Thanks to the new IXPE space telescope from NASA and Italy's ASI, astronomers were able to capture polarized X-ray light from stars and remnants of supernovas for the first time. Launched in late 2021, the X-ray telescope started its operations with observations from Cassiopeia A. That was lucky for Jacco Vink (University of Amsterdam). He has been researching 'Cas A' for years. Six months ago, for example, he discovered that the exploding nebula does not expand uniformly. Now the unexpected magnetic fields have been added.
Cassiopeia A is the remnant of an exploding star in the Cassiopeia constellation about 11,000 light years away. Around 1670, light from the explosion should have reached Earth for the first time. However, there was too much gas and dust around the star to see the explosion with the naked eye or with the then primitive telescopes.
Colored image of Cassiopeia A based on data from the space telescopes Hubble, Spitzer and Chandra (c) NASA/JPL-Caltech [via Wikimedia].
Chaotic direction of the magnetic field
Astronomers can get a lot of information from the so-called polarization or vibration direction of light. Until now, there were no telescopes that could capture polarized X-ray light. The IXPE telescope can.
"We assumed that near the shock waves in Cas A one magnetic field direction would dominate, because the shock compresses the magnetic field in a direction along the shock," Jacco Vink explains. "Then you would expect 70% of the X-ray light to be polarized and parallel to the shocks. The new observations show that only 5% is polarized. So we conclude that behind the shock there are all kinds of processes that make the magnetic field directions chaotic again."
The theory of multiple magnetic fields, by the way, is not entirely unexpected. Previous measurements of radio radiation, not X-rays, also showed only 5% polarized light.
Thin wisps behind shock wave
"There is still a difference between radio and X-ray," adds co-researcher Dmitry Prokhorov (University of Amsterdam). "Radio comes from a larger area than X-ray. In radio, we saw that the magnetic fields from the shocks are directed outward, like the spokes of a wheel. In X-ray, we see magnetic field directions in thin strands just behind shocks. Apparently there are processes that rapidly scramble magnetic field directions behind the shock. But what those processes are, we don't know yet."
Meanwhile, the researchers are also measuring polarized X-ray light from other stars and supernova remnants with the IXPE telescope. They are also looking at Cas A together with the new James Webb Space Telescope, analyses of which are expected in the near future. Then it may become clearer what is happening at Cas A.
Light is not only a beam that moves forward, but also a wave that goes up and down. This vibration is also called polarization. Normal sunlight vibrates in all directions. It is unpolarized. For example, when sunlight reflects off water, it becomes polarized and vibrates with a preferred direction.
Astronomers extract information from the polarization of light, among other things, about the directions of a magnetic field in tenuous gases in the universe. Until recently, only visible light and radio radiation could be used to determine the direction of polarization. But the IXPE space telescope can capture polarized X-rays.

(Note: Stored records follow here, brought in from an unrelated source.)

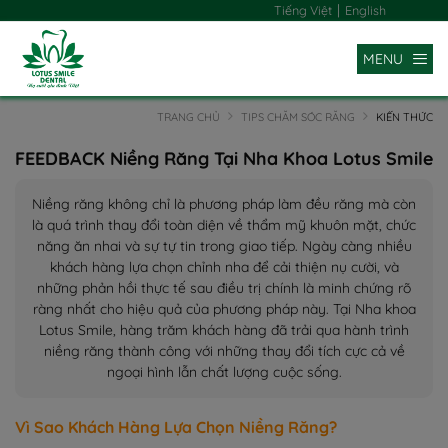
|
Tiếng Việt
English
MENU
TRANG CHỦ
TIPS CHĂM SÓC RĂNG
KIẾN THỨC
FEEDBACK Niềng Răng Tại Nha Khoa Lotus Smile
Niềng răng không chỉ là phương pháp làm đều răng mà còn
là quá trình thay đổi toàn diện về thẩm mỹ khuôn mặt, chức
năng ăn nhai và sự tự tin trong giao tiếp. Ngày càng nhiều
khách hàng lựa chọn chỉnh nha để cải thiện nụ cười, và
những phản hồi thực tế sau điều trị chính là minh chứng rõ
ràng nhất cho hiệu quả của phương pháp này. Tại Nha khoa
Lotus Smile, hàng trăm khách hàng đã trải qua hành trình
niềng răng thành công với những thay đổi tích cực cả về
ngoại hình lẫn chất lượng cuộc sống.
Vì Sao Khách Hàng Lựa Chọn Niềng Răng?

The magnetic fields of Cassiopeia A. The white and green dashes are magnetic fields measured with the IXPE telescope. The underlying blue image was made with the Chandra telescope. At the green dashes, the signal is the strongest, the most reliable. Much of the magnetic field in Cas A, contrary to expectations, does not have a strong preferred direction. The magnetic field is largely chaotic. (c) NASA/Vink et al. [large format].